Hurricane Sandy at 1:55 P.M. from CNN website

 

 

Climate Change Connections

Climate change, especially with respect to global warming, raises the shackles of many right-learning politicians.  Climate change, global warming, the Big Bang, birth control, theories of the origins of the universe are linked together with evolution as ideas that are frightful, and therefore, must be considered very carefully in the classroom.

Climate change is one of those ideas that gets the gander up with a lot of people, and as a result, legislatures around the country have passed laws to “protect” those teachers that might discuss such ideas critically.  So, the latest ploy of suggesting that some scientific theories need to be analyzed and discussed critically is simply another way for creationists, and intelligent design advocates to enter the realm of science education. The National Center for Science Education keeps a watchful eye on these kinds of events, and has made recent posts regarding the goings on in Florida and Missouri.

The storm that his bringing havoc to a huge swath of the U.S. mainland does have a climate change connection

Andrew Revkin, over on Dot Earth, explored the connection of Frankenstorm in the context of climate change in a recent post.  Revkin asks “what is the role, if any, of greenhouse-drive global warming in this kind of rare system?”  Rare system indeed.  Revkin reports that some climate scientists say that this the kind of storm that one would expect following a summer in which the Arctic was “open-water.”

As Revkin notes, it is not a simple implication to say that these monster storms are the direct result of the global warming.  Warmer ocean temperatures in the tropics seem to be related to more active hurricane seasons.  And here is this powerful statement from a paper Revkin wrote ten years ago about the Northeast and its stormy history:

Four times since the last ice age, at intervals roughly 3,000 years apart, the Northeast has been struck by cycles of storms far more powerful than any in recent times, according to a new study. The region appears to have entered a fifth era in which such superstorms are more likely, the researchers say.

So, is the hurricane Sandy one of these superstorms that Revkin speaks about.  Probably.

But another interesting aspect that Revkin brought into his blog post was research by Jennifer Francis of Rutgers, who said:

The jet stream pattern — particularly the strongly negative NAO [North Atlantic Oscillation] and associated blocking — that has been in place for the last 2 weeks and is projected to be with us into next week is exactly the sort of highly amplified (i.e., wavy) pattern that I’d expect to see more of in response to ice loss and enhanced Arctic warming….It could very well be that general warming along with high sea-surface temperatures have lengthened the tropical storm season, making it more likely that a Sandy could form, travel so far north, and have an opportunity to interact with a deep jet-stream trough associated with the strong block, which is steering it westward into the mid-Atlantic.
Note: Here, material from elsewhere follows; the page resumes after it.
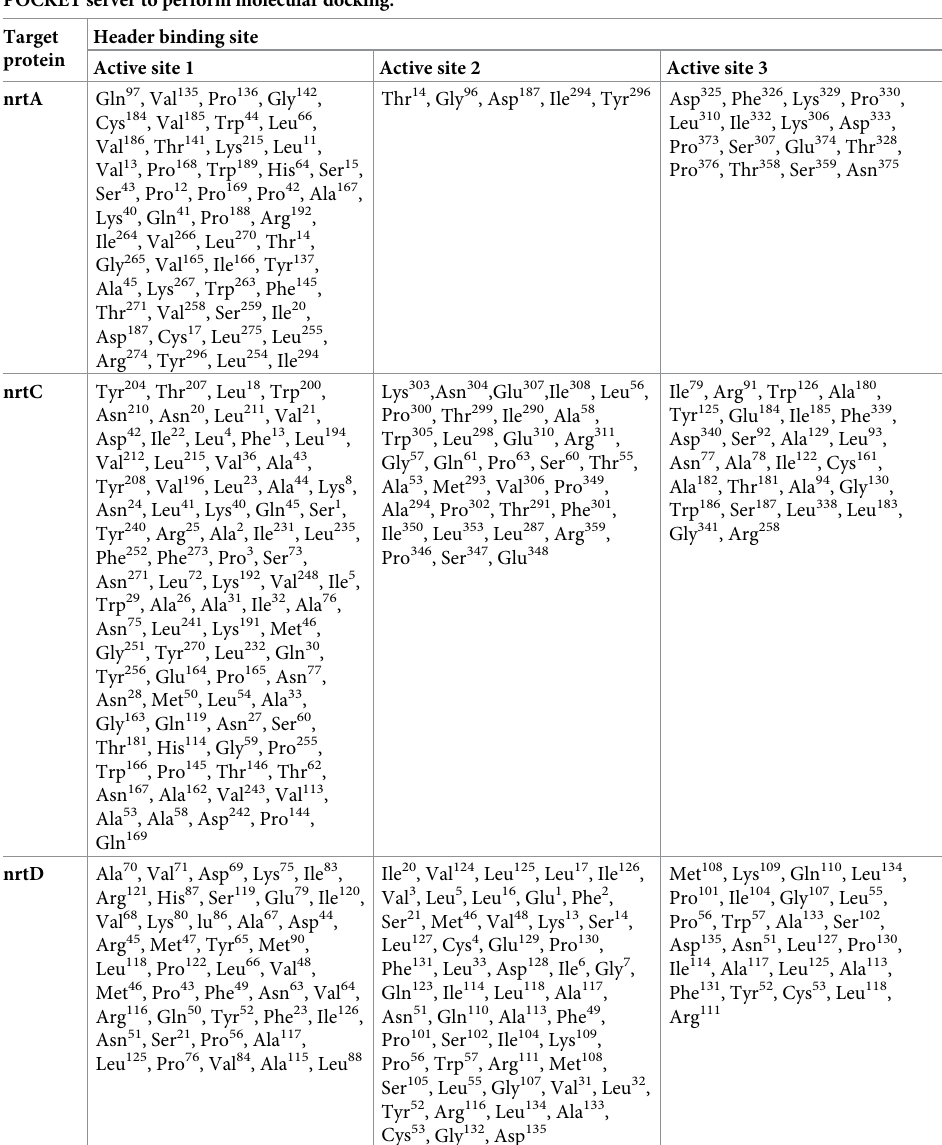
Green color amino acid residues are located on the prominent active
While it’s impossible to say how this scenario might have unfolded if sea-ice had been as extensive as it was in the 1980s, the situation at hand is completely consistent with what I’d expect to see happen more often as a result of unabated warming and especially the amplification of that warming in the Arctic.
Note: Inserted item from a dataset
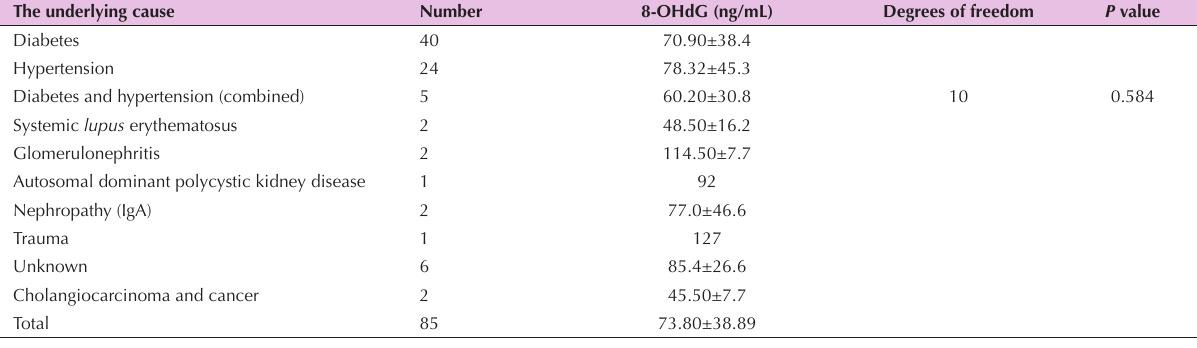
Table 8 . Comparison of mean serum 8-OHdG levels based on primary chronic kidney disease causes The underlying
You might also want to read Chris Mooney’s article over on ClimateDesk entitled, Did Climate Change Supersize Hurricane Sandy?  He explores how the following variables might be affected by climate change: precipitation, storm surge, ocean temperatures, massive size, & hybrid storm.

This is a devastating storm, and we hope that people take heed, and do all that is necessary to protect themselves from this Atlantic hurricane, turned super cyclone.

Are you in the path of superstore, Sandy?  What precautions have you taken?  What are the conditions right now?